• _Work instruction 1_:
Using the biography of Irina Papkova, explain in one to three sentences what her book The Orthodox Church in Russian Politics covers and how it was received.
• _Work instruction 2_:
According to the biography of Irina Papkova, which university awarded her M.A. and Ph.D. degrees?
• _Work instruction 3_:
Return everything in the biography of Irina Papkova from "A magna cum" down to "Orthodox Church music.".

• _Selected extract_:

Irina Andreyevna Papkova (, now Irina du Quenoy), is a scholar of religion and international relations, currently a Research Fellow of Georgetown University's Berkley Center for Religion, Peace, and World Affairs. She is based in Washington, DC and New York.

A magna cum laude graduate of Hamilton College, Papkova received M.A. and Ph.D. degrees from Georgetown University. She has taught there, at George Washington University, and at Central European University. She has also held academic fellowships at the Kennan Institute for Advanced Russian Studies in Washington, the Institut für die Wissenschaften vom Menschen in Vienna, and the Slavic-Eurasian Research Center at Hokkaido University in Japan. Papkova is the author of The Orthodox Church in Russian Politics (Oxford University Press, 2011), a critically acclaimed study of state-church relations in post-Soviet Russia, and numerous scholarly articles in academic journals. She has been a regular contributor to The Revealer, a gazette of religion and international affairs issues, and is actively involved in the world of Russian Orthodox Church music.

• _Supplied information_:

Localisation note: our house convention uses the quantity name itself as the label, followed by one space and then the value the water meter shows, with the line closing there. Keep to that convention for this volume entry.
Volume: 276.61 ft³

• _Answer area 1_:
Published by Oxford University Press in 2011, The Orthodox Church in Russian Politics is a study of state-church relations in post-Soviet Russia. It was critically acclaimed.

• _Answer area 2_:
Georgetown University.

• _Answer area 3_:
A magna cum laude graduate of Hamilton College, Papkova received M.A. and Ph.D. degrees from Georgetown University. She has taught there, at George Washington University, and at Central European University. She has also held academic fellowships at the Kennan Institute for Advanced Russian Studies in Washington, the Institut für die Wissenschaften vom Menschen in Vienna, and the Slavic-Eurasian Research Center at Hokkaido University in Japan. Papkova is the author of The Orthodox Church in Russian Politics (Oxford University Press, 2011), a critically acclaimed study of state-church relations in post-Soviet Russia, and numerous scholarly articles in academic journals. She has been a regular contributor to The Revealer, a gazette of religion and international affairs issues, and is actively involved in the world of Russian Orthodox Church music.